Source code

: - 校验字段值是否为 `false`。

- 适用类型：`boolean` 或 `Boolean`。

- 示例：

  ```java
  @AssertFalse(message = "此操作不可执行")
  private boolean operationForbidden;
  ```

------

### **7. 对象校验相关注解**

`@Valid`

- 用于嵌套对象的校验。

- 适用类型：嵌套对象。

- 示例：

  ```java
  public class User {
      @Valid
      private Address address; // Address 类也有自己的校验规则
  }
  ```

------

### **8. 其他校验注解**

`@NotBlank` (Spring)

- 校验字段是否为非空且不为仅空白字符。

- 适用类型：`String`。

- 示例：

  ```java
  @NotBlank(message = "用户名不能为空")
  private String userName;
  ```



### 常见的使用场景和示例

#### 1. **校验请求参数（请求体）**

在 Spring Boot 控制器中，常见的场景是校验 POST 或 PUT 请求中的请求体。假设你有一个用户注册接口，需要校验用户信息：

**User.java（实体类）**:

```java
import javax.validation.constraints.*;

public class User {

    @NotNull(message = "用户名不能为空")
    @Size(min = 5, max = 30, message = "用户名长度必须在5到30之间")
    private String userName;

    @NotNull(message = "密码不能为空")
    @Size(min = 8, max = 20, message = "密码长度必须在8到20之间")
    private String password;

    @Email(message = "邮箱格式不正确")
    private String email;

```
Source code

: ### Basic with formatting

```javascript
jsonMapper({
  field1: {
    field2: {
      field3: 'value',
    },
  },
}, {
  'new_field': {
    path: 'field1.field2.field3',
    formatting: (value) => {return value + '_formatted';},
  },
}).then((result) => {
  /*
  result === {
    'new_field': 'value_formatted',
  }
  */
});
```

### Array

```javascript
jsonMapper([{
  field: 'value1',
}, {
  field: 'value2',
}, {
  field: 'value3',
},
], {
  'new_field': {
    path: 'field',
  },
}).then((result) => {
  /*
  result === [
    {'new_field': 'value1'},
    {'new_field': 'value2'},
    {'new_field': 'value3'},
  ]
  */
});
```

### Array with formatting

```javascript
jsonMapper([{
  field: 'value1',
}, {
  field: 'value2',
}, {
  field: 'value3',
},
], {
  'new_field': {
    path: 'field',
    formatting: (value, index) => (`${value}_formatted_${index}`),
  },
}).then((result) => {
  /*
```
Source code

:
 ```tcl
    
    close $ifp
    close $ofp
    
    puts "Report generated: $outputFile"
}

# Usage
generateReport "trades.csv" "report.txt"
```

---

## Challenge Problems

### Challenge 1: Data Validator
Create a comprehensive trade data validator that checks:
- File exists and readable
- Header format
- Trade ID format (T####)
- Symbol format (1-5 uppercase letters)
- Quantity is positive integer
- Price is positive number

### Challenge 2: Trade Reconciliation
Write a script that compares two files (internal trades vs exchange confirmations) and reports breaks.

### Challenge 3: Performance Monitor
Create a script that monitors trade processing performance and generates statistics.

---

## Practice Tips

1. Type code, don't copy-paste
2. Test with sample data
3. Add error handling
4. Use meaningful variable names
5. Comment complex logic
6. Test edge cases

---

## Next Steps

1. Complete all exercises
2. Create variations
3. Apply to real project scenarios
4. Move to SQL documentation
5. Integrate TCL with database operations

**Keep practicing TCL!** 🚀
---+---
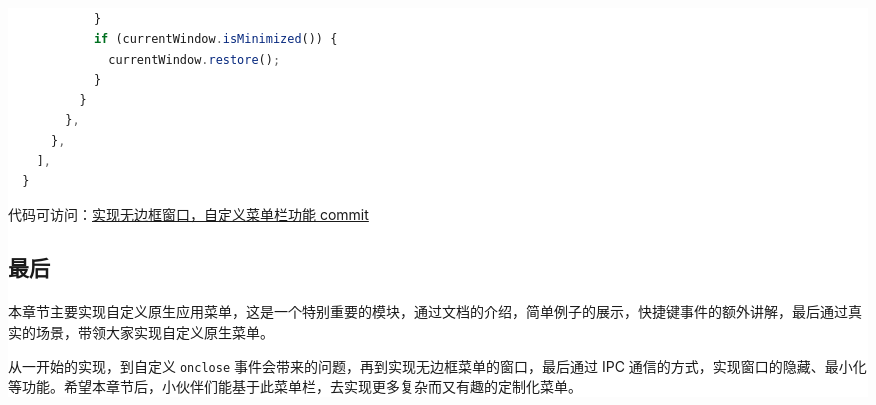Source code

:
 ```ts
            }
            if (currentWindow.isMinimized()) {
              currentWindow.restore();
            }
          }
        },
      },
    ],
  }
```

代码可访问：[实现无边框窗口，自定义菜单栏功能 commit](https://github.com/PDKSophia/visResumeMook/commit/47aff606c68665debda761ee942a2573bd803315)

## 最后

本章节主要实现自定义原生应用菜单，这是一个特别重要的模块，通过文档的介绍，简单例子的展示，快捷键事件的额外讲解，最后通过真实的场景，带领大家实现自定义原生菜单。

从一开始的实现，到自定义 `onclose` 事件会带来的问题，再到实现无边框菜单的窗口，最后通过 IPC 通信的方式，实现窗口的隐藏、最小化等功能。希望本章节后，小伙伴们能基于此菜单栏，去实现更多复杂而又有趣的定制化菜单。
---+---
== What you need to do ==
Using the entries shown above, reproduce verbatim the lines from the line bearing "4. Move to SQL documentation" to the line bearing "practicing TCL!** 🚀", inclusive.

== Solution to this task ==
4. Move to SQL documentation
5. Integrate TCL with database operations

**Keep practicing TCL!** 🚀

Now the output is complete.